Maryland’s latest credit reviews preserved the State’s top-tier rating but also raised new concerns about long-term fiscal pressures and future budget sustainability.
Maryland retained its top-tier credit standing this week as Fitch Ratings affirmed the State’s AAA issuer and general obligation bond ratings and assigned a AAA rating to $800 million in new GO bonds.
At the same time, S&P Global Ratings also assigned a AAA rating to Maryland’s new 2026 GO bonds and affirmed the State’s existing AAA general obligation debt.
The ratings reaffirm Maryland’s strong credit profile and ability to borrow at favorable rates. For counties, those ratings matter because the State regularly finances significant capital projects through GO bonds, including school construction and other infrastructure investments that support local communities.
Maryland’s GO bonds carry the State’s full faith and credit pledge and represent one of the most closely watched measures of fiscal health.
Both rating agencies pointed to Maryland’s diverse economy, strong reserves, disciplined financial management, and broad ability to raise revenues as strengths supporting the State’s highest credit rating.
Fitch highlighted Maryland’s “extremely strong” operating performance and cited well-funded reserves, long-term financial planning, and a history of budget adjustments when needed. The agency also pointed to Maryland’s significant federal presence, including agencies, contractors, and military facilities, as a stabilizing force for the State’s economy.
But while Fitch maintained a Stable Outlook, S&P took a more cautious step and revised Maryland’s outlook to Negative from Stable.
S&P did not lower Maryland’s AAA rating. However, the agency warned that growing budget pressures and concerns over long-term structural balance could eventually affect the State’s credit profile if policymakers do not make timely adjustments.
The outlook change reflects concerns that Maryland faces increasing pressure from spending commitments and future budget gaps. S&P stated that the State could face a downgrade if it does not establish a sustainable path back to structural balance while maintaining adequate reserves.
Those concerns align with broader fiscal discussions already underway in Annapolis. The Department of Legislative Services projects a fiscal 2027 structural shortfall of roughly $598 million, growing to approximately $2.6 billion in fiscal 2028 and more than $3.4 billion by fiscal 2030. DLS also projects ongoing spending growth averaging 5.6% annually, outpacing projected ongoing revenue growth of 3.5%.
Fitch also highlighted some of those same pressures, identifying education and Medicaid as Maryland’s largest long-term spending commitments.

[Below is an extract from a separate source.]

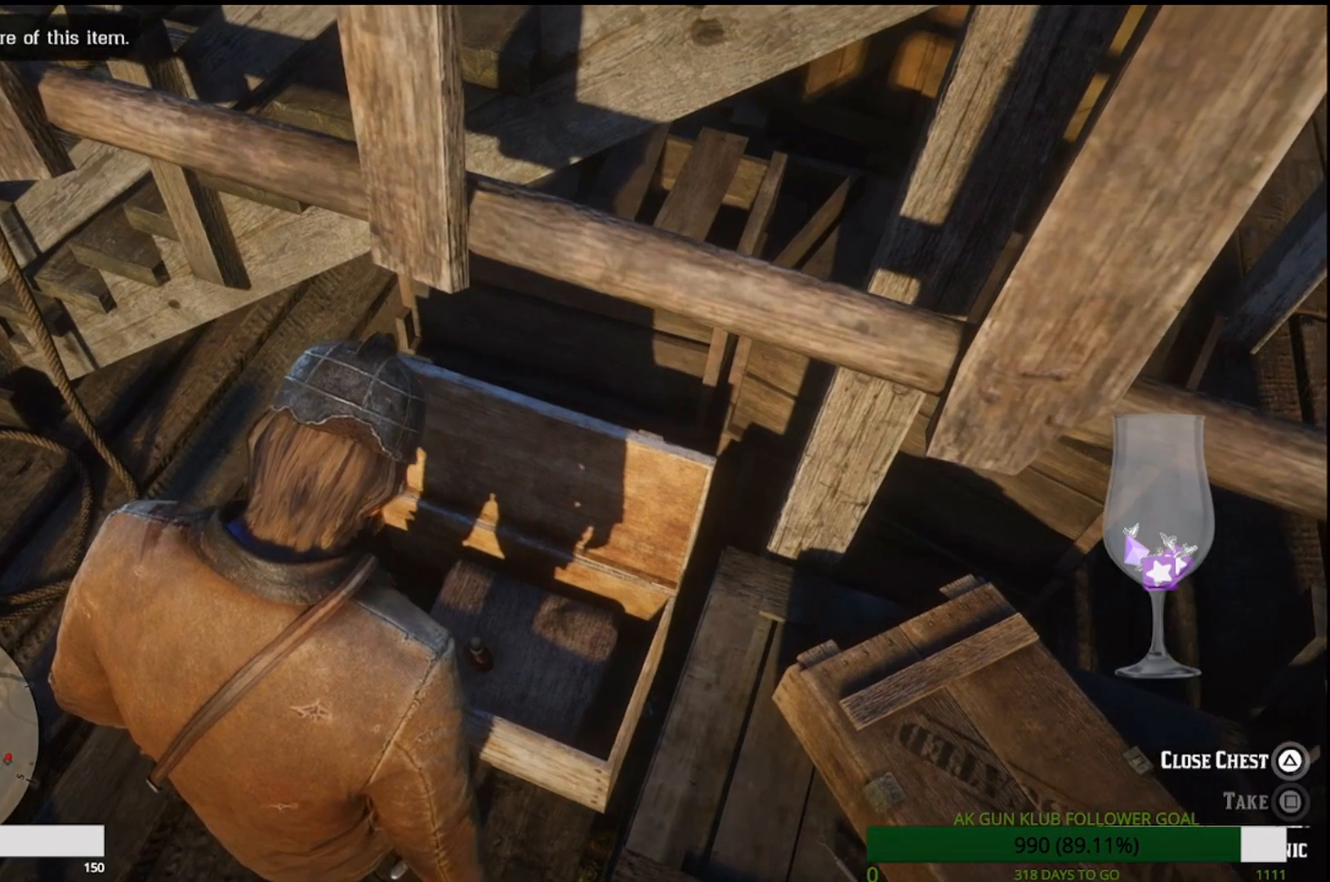
{"dt_ms": 1000, "buttons": [], "left_stick": "center", "right_stick": "center"}
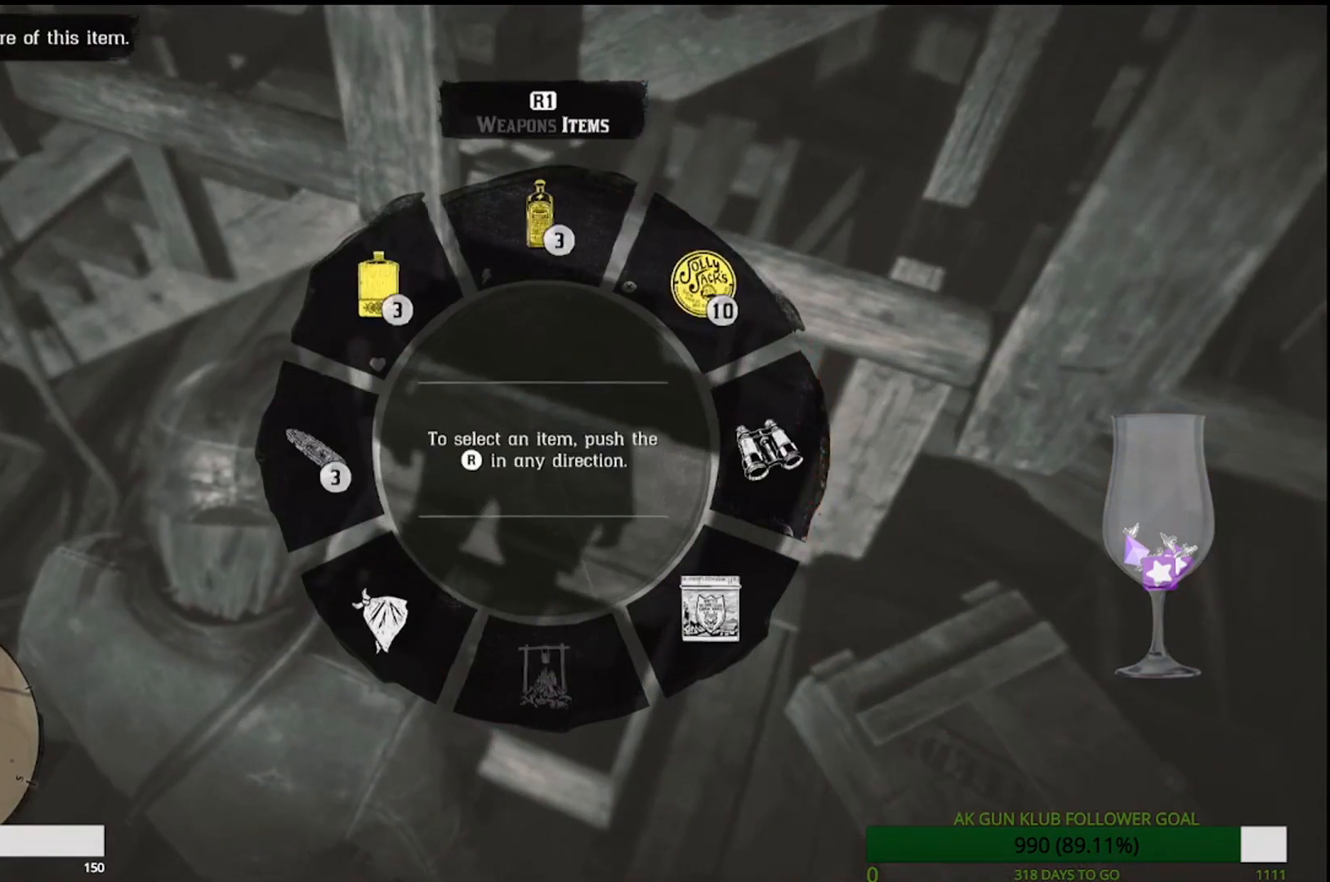
{"dt_ms": 500, "buttons": [], "left_stick": "center", "right_stick": "up-left", "events": [[300, "right_stick", "up-left"]]}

It specifically cited the expansion of education funding obligations as a potential future risk if recurring revenues do not keep pace with spending growth.
DLS similarly projects that budget pressures will increase beginning in fiscal 2028, as Blueprint costs exceed available dedicated Blueprint revenues, requiring greater General Fund support to close future structural gaps.
Fitch also highlighted Maryland’s pension obligations as an area to watch, noting elevated long-term liabilities relative to many states, though still manageable relative to Maryland’s broader economic base.
Bottom line: Maryland kept its AAA rating, but S&P’s outlook change adds another sign that long-term fiscal pressures continue building. Projected deficits, growing spending obligations, and future funding demands will likely keep many of this year’s budget debates on the table in the years ahead.